All records below are to be repeated exactly, with the pictures left out.
┏━━
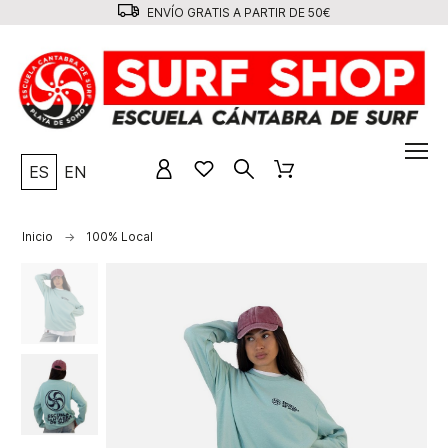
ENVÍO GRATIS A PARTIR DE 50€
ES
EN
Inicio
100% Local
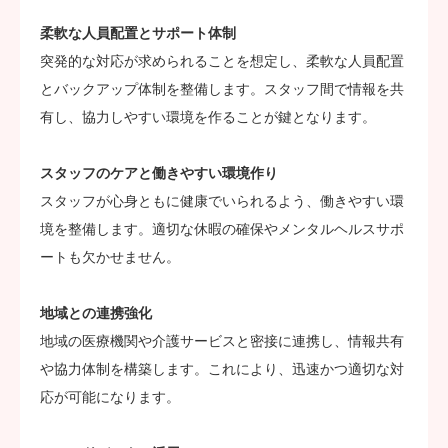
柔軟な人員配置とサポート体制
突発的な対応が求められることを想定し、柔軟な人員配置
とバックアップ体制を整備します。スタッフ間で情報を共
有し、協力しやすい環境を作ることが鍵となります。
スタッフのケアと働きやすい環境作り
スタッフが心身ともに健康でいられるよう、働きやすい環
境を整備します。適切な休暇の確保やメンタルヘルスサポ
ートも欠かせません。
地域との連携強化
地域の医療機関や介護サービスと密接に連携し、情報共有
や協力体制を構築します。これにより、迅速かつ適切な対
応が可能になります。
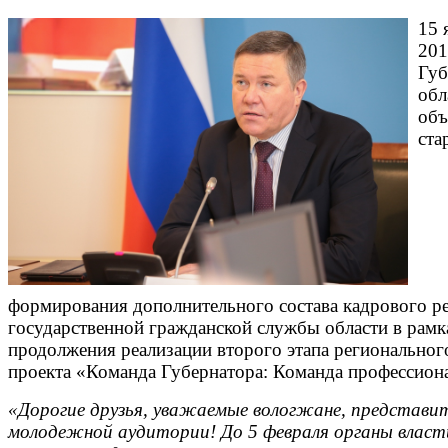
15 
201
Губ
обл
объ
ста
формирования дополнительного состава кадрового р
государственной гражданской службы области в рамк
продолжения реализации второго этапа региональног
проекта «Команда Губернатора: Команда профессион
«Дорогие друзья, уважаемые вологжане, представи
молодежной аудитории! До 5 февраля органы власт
┗━━
Solution for this exercise
ENVÍO GRATIS A PARTIR DE 50€
ES
EN
Inicio
100% Local
柔軟な人員配置とサポート体制
突発的な対応が求められることを想定し、柔軟な人員配置
とバックアップ体制を整備します。スタッフ間で情報を共
有し、協力しやすい環境を作ることが鍵となります。
スタッフのケアと働きやすい環境作り
スタッフが心身ともに健康でいられるよう、働きやすい環
境を整備します。適切な休暇の確保やメンタルヘルスサポ
ートも欠かせません。
地域との連携強化
地域の医療機関や介護サービスと密接に連携し、情報共有
や協力体制を構築します。これにより、迅速かつ適切な対
応が可能になります。
15 
201
Губ
обл
объ
ста
формирования дополнительного состава кадрового р
государственной гражданской службы области в рамк
продолжения реализации второго этапа региональног
проекта «Команда Губернатора: Команда профессион
«Дорогие друзья, уважаемые вологжане, представи
молодежной аудитории! До 5 февраля органы власт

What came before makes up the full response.